Kennebec County is home to Augusta, Maine's state capital. Kennebec residents pay the seventh highest property taxes in the state, as the median property tax bill here is $2,058. Kennebec's average effective property tax rate of 1.33%, however, comes in beneath Maine's 1.35% statewide average effective rate. This is mostly because Kennebec has a lower median home value ($154,500) than other more expensive counties in Maine.
Androscoggin County has the highest property tax rate in the state of Maine. The county’s average effective property tax rate is 1.69%. Androscoggin is also home to two of Maine’s most populous cities in Lewiston and Auburn. The property tax rates in both municipalities are above 21 mills, putting them near the top of the state.
The northernmost county in Maine and the largest county by land area east of the Rockies, Aroostook County has property tax rates above the state average. In fact, the county's 1.45% average effective property tax rate is the second highest in Maine.
However, home values in the county are generally the lowest in Maine. Thus, many homeowners in Aroostook County pay relatively low total tax payments compared to some of the pricier counties in the state.
The median property tax payment in the county is just $1,404, which is more than $2,000 less than in Cumberland County. It even comes in around $1,000 cheaper than the statewide median, which is $2,435.
Oxford County is located in western Maine along the New Hampshire border. The county’s average effective property tax rate is 1.31%. At that rate, a homeowner whose home is worth $150,000 would pay $1,965 annually in property taxes.
Maine residents seeking low property tax rates might want to consider Hancock County. The county’s average effective property tax rate of 0.95% is the lowest in the state and well below the state average of 1.35%. Hancock County also has the longest coastline of any of Maine’s counties, so homeowners seeking beachfront property should find plenty of options.
Somerset County stretches from central Maine to the Canada border, and it is a largely rural place. The average effective property tax rate in the county is 1.34%, the sixth highest rate in Maine.

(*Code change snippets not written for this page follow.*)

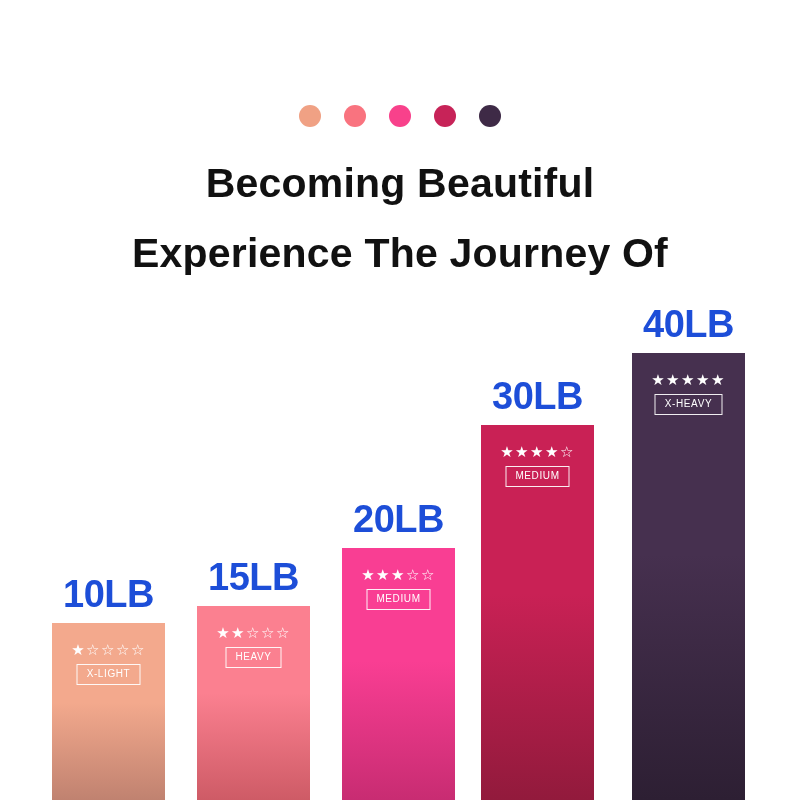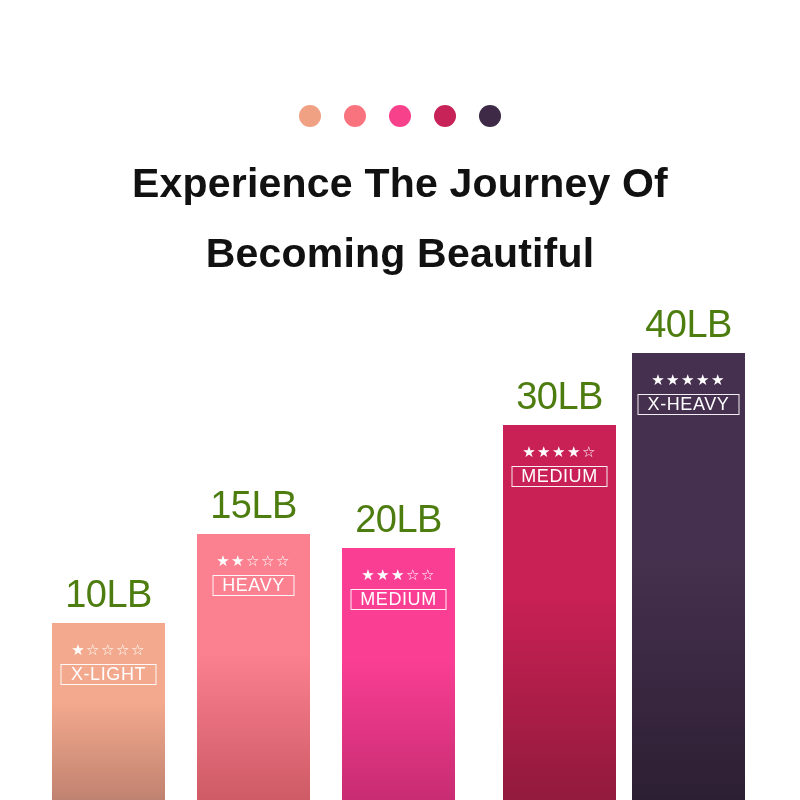--- a/index.html
+++ b/index.html
@@ -65,22 +65,22 @@
     width: 113px;
   }
 
   .weight-label {
     position: absolute;
     left: 50%;
     transform: translateX(-50%);
     bottom: 100%;
     margin-bottom: 7px;
     font-size: 38px;
-    font-weight: normal;
-    color: #4d7c0f;
+    font-weight: bold;
+    color: #1d4ed8;
     letter-spacing: -0.5px;
     white-space: nowrap;
   }
 
   .bar {
     position: relative;
     width: 113px;
     height: 100%;
     overflow: hidden;
   }
@@ -101,65 +101,65 @@
     letter-spacing: 1.5px;
     white-space: nowrap;
   }
 
   .level-box {
     display: inline-block;
     margin-top: 6px;
     padding: 2px 9px 3px 9px;
     border: 1.5px solid rgba(255,255,255,0.92);
     color: #ffffff;
-    font-size: 18px;
+    font-size: 10px;
     font-weight: normal;
     letter-spacing: 0.6px;
     line-height: 14px;
     white-space: nowrap;
   }
 </style>
 </head>
 <body>
 
 <div class="poster">
 
   <div class="dot-row">
     <span class="dot" id="dot0" style="background: rgb(240, 161, 132);"></span>
     <span class="dot" id="dot1" style="background: rgb(249, 115, 127);"></span>
     <span class="dot" id="dot2" style="background: rgb(248, 65, 139);"></span>
     <span class="dot" id="dot3" style="background: rgb(199, 35, 88);"></span>
     <span class="dot" id="dot4" style="background: rgb(62, 42, 70);"></span>
   </div>
 
   <h1 class="headline">
+    <span class="headline-line">Becoming Beautiful</span>
     <span class="headline-line">Experience The Journey Of</span>
-    <span class="headline-line">Becoming Beautiful</span>
   </h1>
 
   <div class="chart" id="chart">
       <div class="bar-col" style="left: 52px; height: 177px;">
         <div class="weight-label">10LB</div>
         <div class="bar" style="background: linear-gradient(rgb(243, 169, 141) 0%, rgb(243, 169, 141) 45%, rgb(192, 130, 112) 100%);">
           <div class="badge"><div class="stars">★☆☆☆☆</div><div class="level-box">X-LIGHT</div></div>
         </div>
       </div>
-      <div class="bar-col" style="left: 197px; height: 266px;">
+      <div class="bar-col" style="left: 197px; height: 194px;">
         <div class="weight-label">15LB</div>
         <div class="bar" style="background: linear-gradient(rgb(251, 128, 144) 0%, rgb(251, 128, 144) 45%, rgb(206, 91, 102) 100%);">
           <div class="badge"><div class="stars">★★☆☆☆</div><div class="level-box">HEAVY</div></div>
         </div>
       </div>
       <div class="bar-col" style="left: 342px; height: 252px;">
         <div class="weight-label">20LB</div>
         <div class="bar" style="background: linear-gradient(rgb(249, 62, 147) 0%, rgb(249, 62, 147) 45%, rgb(200, 44, 114) 100%);">
           <div class="badge"><div class="stars">★★★☆☆</div><div class="level-box">MEDIUM</div></div>
         </div>
       </div>
-      <div class="bar-col" style="left: 503px; height: 375px;">
+      <div class="bar-col" style="left: 481px; height: 375px;">
         <div class="weight-label">30LB</div>
         <div class="bar" style="background: linear-gradient(rgb(201, 33, 85) 0%, rgb(201, 33, 85) 45%, rgb(146, 26, 60) 100%);">
           <div class="badge"><div class="stars">★★★★☆</div><div class="level-box">MEDIUM</div></div>
         </div>
       </div>
       <div class="bar-col" style="left: 632px; height: 447px;">
         <div class="weight-label">40LB</div>
         <div class="bar" style="background: linear-gradient(rgb(70, 48, 79) 0%, rgb(70, 48, 79) 45%, rgb(45, 31, 51) 100%);">
           <div class="badge"><div class="stars">★★★★★</div><div class="level-box">X-HEAVY</div></div>
         </div>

With a population of almost 40,000, Knox County is one of the smaller counties in Maine. The typical homeowner in Knox County pays $2,631 annually in property taxes on a median home value of $199,600. Therefore, the county’s average effective property tax rate is 1.32%, slightly below the state average.
Property Tax: Which Counties are Getting the Best Bang for Their Buck
SmartAsset’s interactive map highlights the places across the country where property tax dollars are being spent most effectively. Zoom between states and the national map to see the counties getting the biggest bang for their property tax buck.
Our study aims to find the places in the United States where people are getting the most for their property tax dollars. To do this we looked at school rankings, crime rates and property taxes for every county.
As a way to measure the quality of schools, we analyzed the math and reading/language arts proficiencies for every school district in the country. We created an average score for each district by looking at the scores for every school in that district, weighting it to account for the number of students in each school. Within each state, we assigned every county a score between 1 and 10 (with 10 being the best) based on the average scores of the districts in each county.
For each county, we calculated the violent and property crimes per 100,000 residents.
Using the school and crime numbers, we calculated a community score. This is the ratio of the school rank to the combined crime rate per 100,000 residents.
We used the number of households, median home value and average property tax rate to calculate a per capita property tax collected for each county.
Finally, we calculated a tax value by creating a ratio of the community score to the per capita property tax paid. This shows us the counties in the country where people are getting the most bang for their buck, or where their property tax dollars are going the furthest.